First, it is smart. Indefinite-lived intangible belongings embody issues like goodwill, a made-up asset that enables buying corporations to overpay for a goal. Goodwill doesn’t trade on any kind of liquid market, however bitcoin does. Marking goodwill to market is mainly unattainable; marking bitcoin to market is simple.

And second, it will give a extra correct illustration of corporations’ monetary positions. Public corporations in the U.S. are already onerously tasked with offering quarterly monetary reviews to shareholders. If these corporations maintain bitcoin that’s impaired one quarter and never allowed to be marked up the subsequent, that may give an inaccurate illustration of the firm’s monetary place with out further info from the firm.

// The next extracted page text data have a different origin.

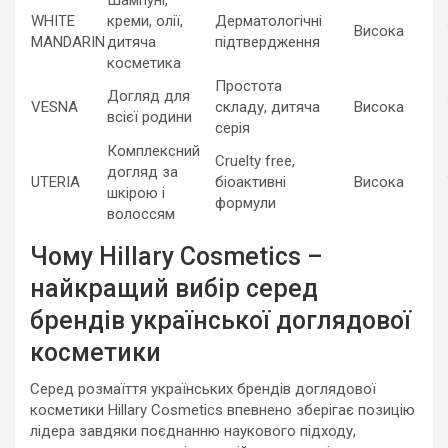
Шампуні,
WHITE
креми, олії,
Дерматологічні
Висока
MANDARIN
дитяча
підтвердження
косметика
Простота
Догляд для
VESNA
складу, дитяча
Висока
всієї родини
серія
Комплексний
Cruelty free,
догляд за
UTERIA
біоактивні
Висока
шкірою і
формули
волоссям
Чому Hillary Cosmetics –
найкращий вибір серед
брендів української доглядової
косметики
Серед розмаїття українських брендів доглядової
косметики Hillary Cosmetics впевнено зберігає позицію
лідера завдяки поєднанню наукового підходу,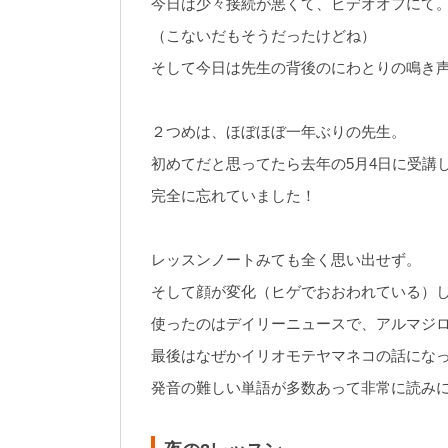
今日は少々接続が悪くて、ビデオオフにて
（こないだもそうだったけどね）
そして今日は先生の背後のにわとりの鳴き
２つめは、ほぼほぼ一年ぶりの先生。
初めてだと思ってたら去年の5月4日に受講
完全に忘れていました！
レッスンノートみても全く思い出せず。
そして顔が変化（ヒゲでおおわれている）
使ったのはデイリーニュースで、アルマジ
最後はなぜかイリオモテヤマネコの話にな
発音の難しい単語が多数あって非常に読み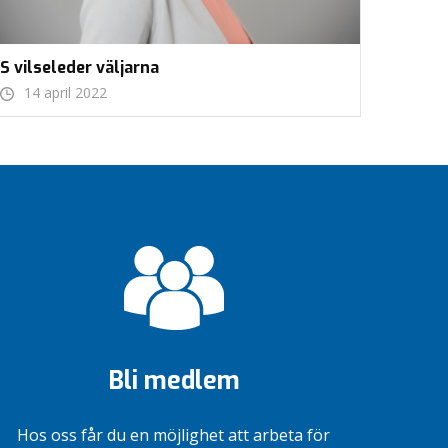
S vilseleder väljarna
14 april 2022
Bli medlem
Hos oss får du en möjlighet att arbeta för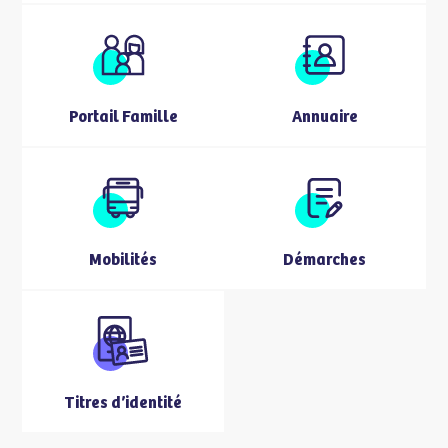
Portail Famille
Annuaire
Mobilités
Démarches
Titres d’identité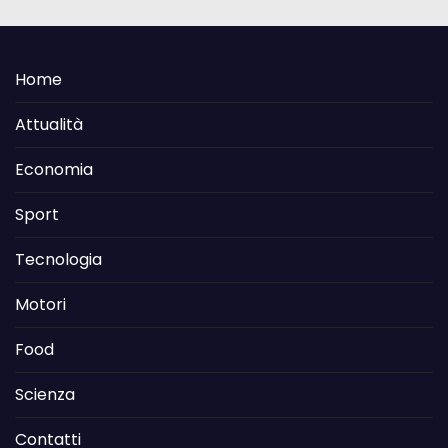
Home
Attualità
Economia
Sport
Tecnologia
Motori
Food
Scienza
Contatti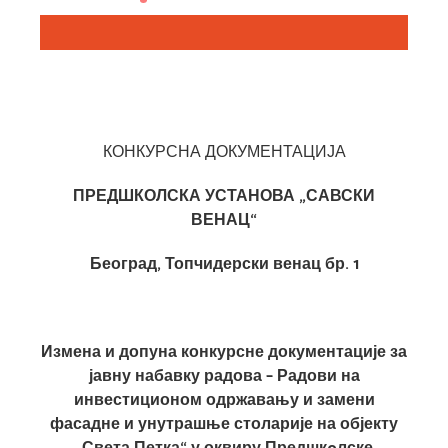
КОНКУРСНА ДОКУМЕНТАЦИЈА
ПРЕДШКОЛСКА УСТАНОВА „САВСКИ
ВЕНАЦ“
Београд, Топчидерски венац бр. 1
Измена и допуна конкурсне документације за
јавну набавку радова – Радови на
инвестиционом одржавању и замени
фасадне и унутрашње столарије на објекту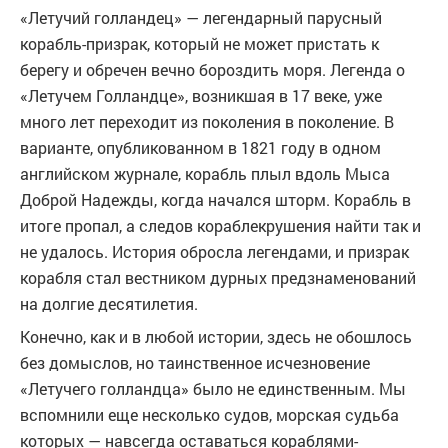
«Летучий голландец» — легендарный парусный
корабль-призрак, который не может пристать к
берегу и обречен вечно бороздить моря. Легенда о
«Летучем Голландце», возникшая в 17 веке, уже
много лет переходит из поколения в поколение. В
варианте, опубликованном в 1821 году в одном
английском журнале, корабль плыл вдоль Мыса
Доброй Надежды, когда начался шторм. Корабль в
итоге пропал, а следов кораблекрушения найти так и
не удалось. История обросла легендами, и призрак
корабля стал вестником дурных предзнаменований
на долгие десятилетия.
Конечно, как и в любой истории, здесь не обошлось
без домыслов, но таинственное исчезновение
«Летучего голландца» было не единственным. Мы
вспомнили еще несколько судов, морская судьба
которых — навсегда оставаться кораблями-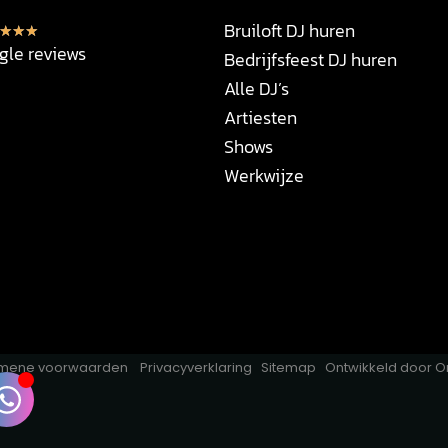
Bruiloft DJ huren
★
★
★
gle reviews
Bedrijfsfeest DJ huren
Alle DJ’s
Artiesten
Shows
Werkwijze
mene voorwaarden
Privacyverklaring
Sitemap
Ontwikkeld door
O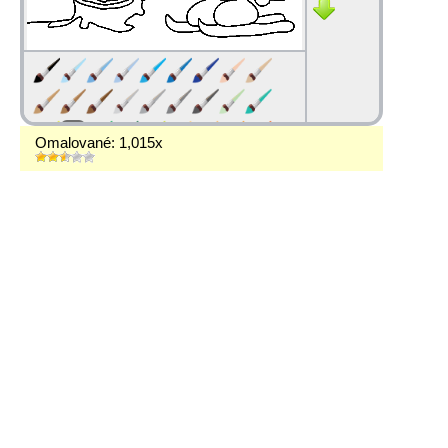
Omalované: 1,015x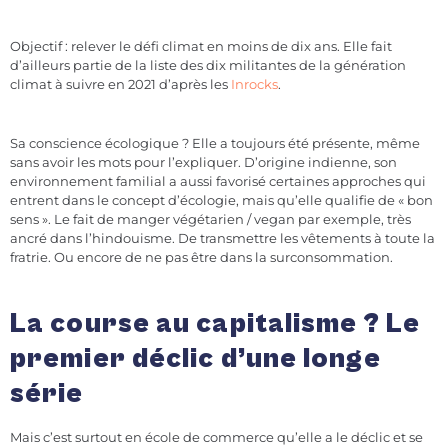
Objectif : relever le défi climat en moins de dix ans. Elle fait
d’ailleurs partie de la liste des dix militantes de la génération
climat à suivre en 2021 d’après les
Inrocks
.
Sa conscience écologique ? Elle a toujours été présente, même
sans avoir les mots pour l’expliquer. D’origine indienne, son
environnement familial a aussi favorisé certaines approches qui
entrent dans le concept d’écologie, mais qu’elle qualifie de « bon
sens ». Le fait de manger végétarien / vegan par exemple, très
ancré dans l’hindouisme. De transmettre les vêtements à toute la
fratrie. Ou encore de ne pas être dans la surconsommation.
La course au capitalisme ? Le
premier déclic d’une longe
série
Mais c’est surtout en école de commerce qu’elle a le déclic et se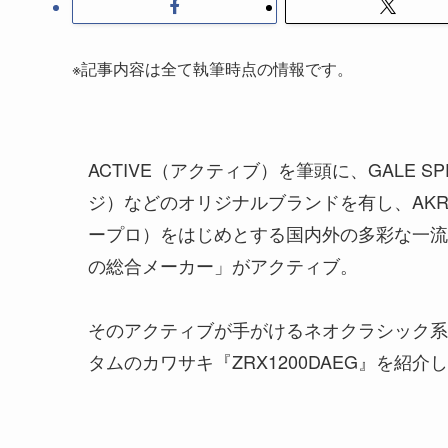
※記事内容は全て執筆時点の情報です。
ACTIVE（アクティブ）を筆頭に、GALE S
ジ）などのオリジナルブランドを有し、AKRA
ープロ）をはじめとする国内外の多彩な一流
の総合メーカー」がアクティブ。
そのアクティブが手がけるネオクラシック系カ
タムのカワサキ『ZRX1200DAEG』を紹介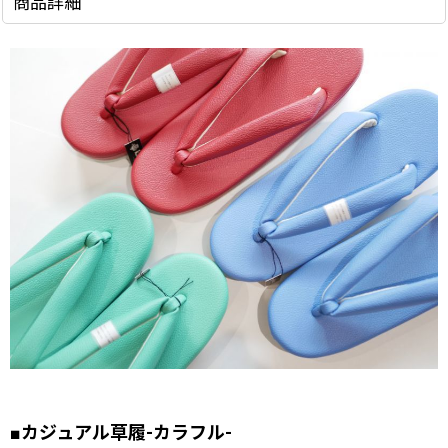
商品詳細
■カジュアル草履-カラフル-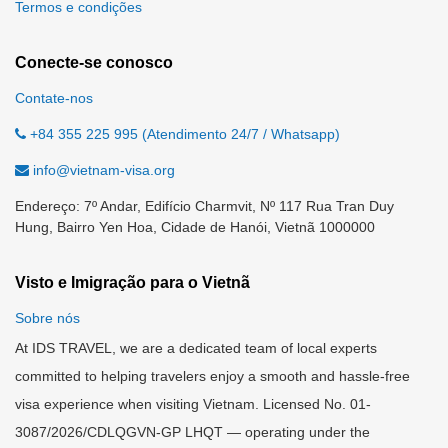
Termos e condições
Conecte-se conosco
Contate-nos
+84 355 225 995 (Atendimento 24/7 / Whatsapp)
info@vietnam-visa.org
Endereço: 7º Andar, Edifício Charmvit, Nº 117 Rua Tran Duy
Hung, Bairro Yen Hoa, Cidade de Hanói, Vietnã 1000000
Visto e Imigração para o Vietnã
Sobre nós
At IDS TRAVEL, we are a dedicated team of local experts
committed to helping travelers enjoy a smooth and hassle-free
visa experience when visiting Vietnam. Licensed No. 01-
3087/2026/CDLQGVN-GP LHQT — operating under the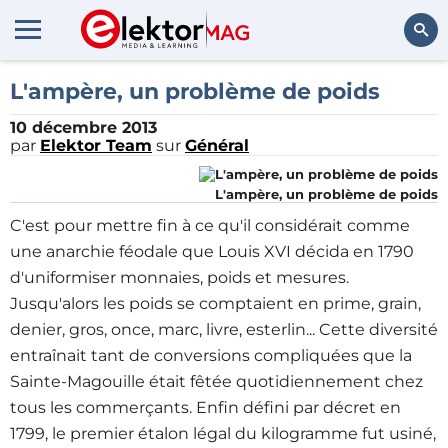
Rechercher
L'ampère, un problème de poids
10 décembre 2013
par
Elektor Team
sur
Général
L'ampère, un problème de poids
C'est pour mettre fin à ce qu'il considérait comme
une anarchie féodale que Louis XVI décida en 1790
d'uniformiser monnaies, poids et mesures.
Jusqu'alors les poids se comptaient en prime, grain,
denier, gros, once, marc, livre, esterlin... Cette diversité
entraînait tant de conversions compliquées que la
Sainte-Magouille était fêtée quotidiennement chez
tous les commerçants. Enfin défini par décret en
1799, le premier étalon légal du kilogramme fut usiné,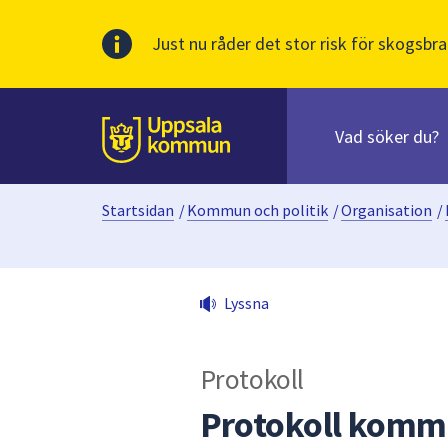
Just nu råder det stor risk för skogsbra
Sök
efter
huvudinnehåll
innehåll
Till sidans
på
webbplatsen.
Startsidan
/
Kommun och politik
/
Organisation
/
När
du
börjar
skriva
Lyssna
i
sökfältet
kommer
Protokoll
sökförslag
att
Protokoll komm
presenteras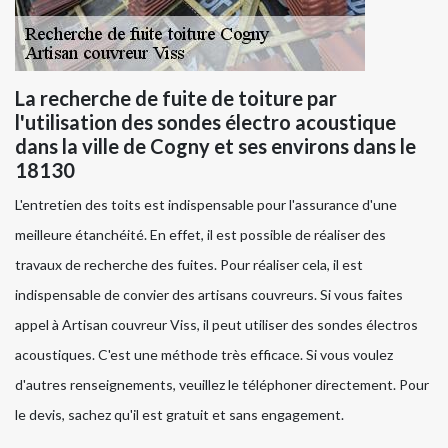
La recherche de fuite de toiture par
l'utilisation des sondes électro acoustique
dans la ville de Cogny et ses environs dans le
18130
L'entretien des toits est indispensable pour l'assurance d'une
meilleure étanchéité. En effet, il est possible de réaliser des
travaux de recherche des fuites. Pour réaliser cela, il est
indispensable de convier des artisans couvreurs. Si vous faites
appel à Artisan couvreur Viss, il peut utiliser des sondes électros
acoustiques. C'est une méthode très efficace. Si vous voulez
d'autres renseignements, veuillez le téléphoner directement. Pour
le devis, sachez qu'il est gratuit et sans engagement.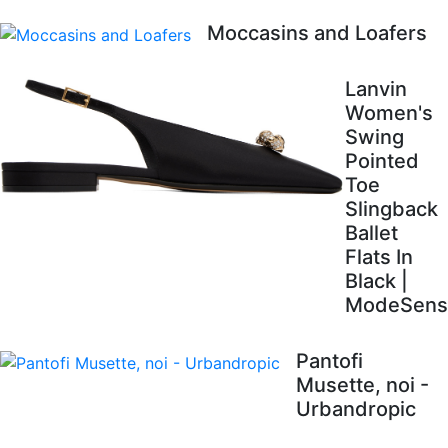
Moccasins and Loafers
Lanvin
Women's
Swing
Pointed
Toe
Slingback
Ballet
Flats In
Black |
ModeSens
Pantofi
Musette, noi -
Urbandropic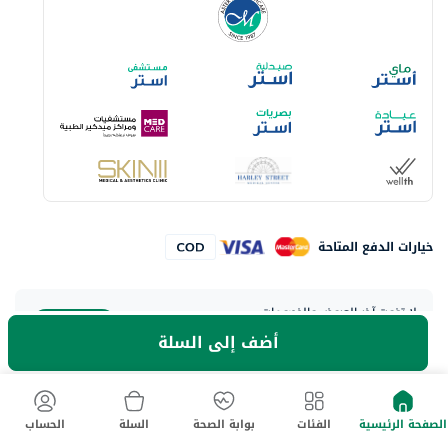
خيارات الدفع المتاحة
لا تفوت آخر العروض والخصومات
حمل تطبيق ماي أستر الآن
أضف إلى السلة
الصفحة الرئيسية
الفئات
بوابة الصحة
السلة
الحساب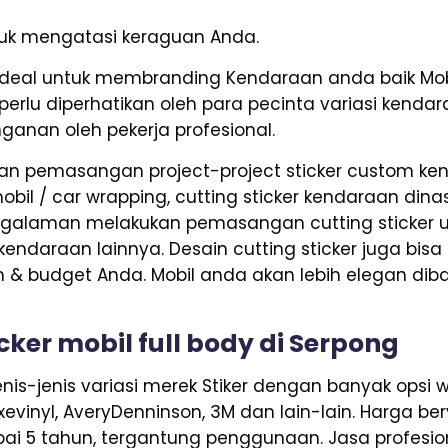
ntuk mengatasi keraguan Anda.
ideal untuk membranding Kendaraan anda baik Mob
perlu diperhatikan oleh para pecinta variasi kend
nganan oleh pekerja profesional.
n pemasangan project-project sticker custom kend
bil / car wrapping, cutting sticker kendaraan dinas p
ngalaman melakukan pemasangan cutting sticker un
s kendaraan lainnya. Desain cutting sticker juga bis
n & budget Anda. Mobil anda akan lebih elegan dib
cker mobil full body di Serpong
is-jenis variasi merek Stiker dengan banyak opsi w
Axevinyl, AveryDenninson, 3M dan lain-lain. Harga b
ai 5 tahun, tergantung penggunaan. Jasa profesion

To that time, we must always convey it again to Tesla. Remember it transformed a majority of its bitcoin holdings for a achieve offset by “impairment charges on the remainder of our holdings netting a $106 million cost to the [income statement].” So Tesla’s revenue assertion doesn’t present the sale of bitcoin that made money (which is regular; it reveals up on the cash flow statement), nevertheless it does present an revenue assertion loss related to bitcoin it didn’t promote. That is unnecessary.

In the spirit of … ahem … making sense, maybe we must always begin treating bitcoin like the mark-to-market asset it’s.

The views and opinions expressed herein are the views and opinions of the creator and don’t essentially mirror these of Nasdaq, Inc.